Durch Anwendung des modifizierten Valsalva-Manövers lässt sich die Erfolgswahrscheinlichkeit mehr als verdoppeln (Appelboam A et al.). Sind mehrere Versuche erfolglos, wäre in einer für Notfälle entsprechend ausgestatteten Ordination auch ein Therapieversuch mit Adenosin möglich (Schema 6mg-12mg-12mg). Bei Frau K. kommt es durch das modifizierte Valsalva-Manöver zur Konversion in einen normofrequenten Sinusrhythmus. Als Selbsthilfemaßnahmen können Trinken von kaltem Wasser oder ein Valsalva-Versuch empfohlen werden. Eine Vorstellung beim Kardiologen sollte jedenfalls mit dem EKG der dokumentierten Tachykardie-Episode erfolgen.
„Am wahrscheinlichsten ist aufgrund der Klinik eine AV-Reentry-Tachykardie“
Prof. Dr. Christian Sebesta
FA für Innere Medizin, Gastroenterologie, Hepatologie, Hämatologie und Onkologie
FRAU K. ERLEIDET eine Tachykardie mit einer Herzfrequenz von 160 Schlägen pro Minute und bedarf daher einer sofortigen Überwachung, zumal die Tachykardie über eine halbe Stunde anhält, einer medikamentösen Intervention und in der Folge einer Aufklärung der Ursachen. Aufgrund ihres Alters, der Vorgeschichte und der Klinik ist eine supraventrikuläre Tachykardie mit großer Wahrscheinlichkeit anzunehmen. Aufgrund der Umstände und der Anamnese sind eine AV-Reentry-Tachykardie (AVRT) oder eine AV-nodale Reentry-Tachykardie (AVNRT) naheliegend.
Am wahrscheinlichsten handelt es sich auf Basis der Klinik, der Anamnese und der klinischen Symptomatik um eine AV-Reentry-Tachykardie. Das plötzliche Auftreten und die Tendenz zum spontanen Sistieren sind typisch, wenn auch nicht absolut spezifisch. Eine Ursachenforschung ist anamnestisch und mittels Labor sinnvoll, steht aber in der Reihenfolge hinter der Akutversorgung der Patientin.
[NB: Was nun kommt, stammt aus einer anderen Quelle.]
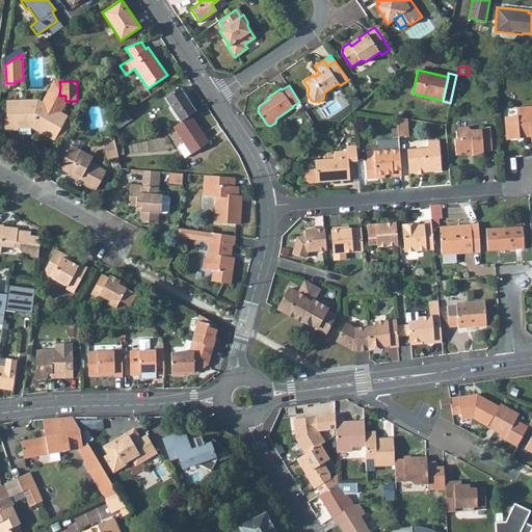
[(59,96),(60,86),(51,86),(45,97),(50,99),(46,106),(52,110),(53,109),(55,110),(58,103),(63,106),(65,101),(65,96),(59,96)]
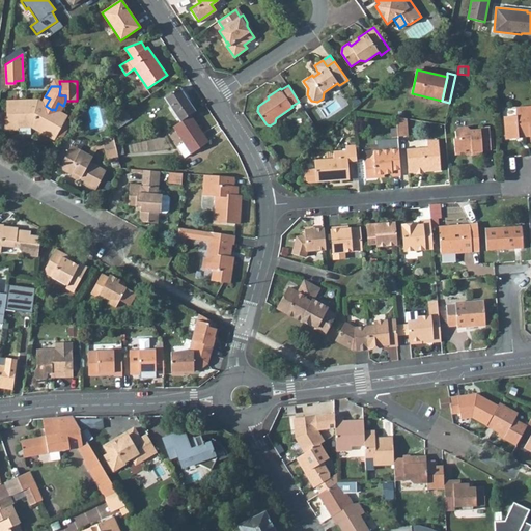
[(164,98),(180,121),(190,115),(195,111),(179,87),(164,98)]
Nach Stabilisierung von Kreislauf und Rhythmus soll durchaus Blut abgenommen werden, um Troponin, CK-MB, LDH, eventuell auch Katecholamine im Harn und Schilddrüsenhormone zu bestimmen und einerseits einen Myokardschaden und andererseits eine behandelbare Erkrankung auszuschließen. Bei Frau K. wird sofort ein EKG durchgeführt, das mit großer Sicherheit bereits die Diagnose und die adäquate Therapiemaßnahme ergibt. Supraventrikuläre Tachykardien sistieren meistens nach kurzer Zeit spontan, die Gabe eines Betablockers kann den Anfall abkürzen und soll ein Wiederauftreten verhindern.
Die AV-Reentry-Tachykardie lässt sich durch die intravenöse Gabe von Adenosin, das einen passageren AV-Block bewirkt, erstens beweisen und zweitens bremsen, indem eine physiologische Kammerfrequenz, zwischen 60 und 100 Schlägen, erzielt wird. Frau K. wird monitiert, ein Venflon wird gelegt, die Pulsoxymetrie zeigt, ob eine Sauerstoffzufuhr nötig ist, und das EKG enthüllt bei Absinken der Herzfrequenz, ob eine myokardiale Schädigung eingetreten ist, die eine akute Verlegung der Patientin an eine kardiologische Abteilung mit Angiographie-Verfügbarkeit notwendig macht. Im Trubel der initialen Aufregung um Frau K. ist es von Bedeutung, die Maßnahmen und Aktivitäten rasch und in der richtigen Reihenfolge zu setzen und darauf zu achten, keinen zusätzlichen Stress für die Patientin zu verursachen.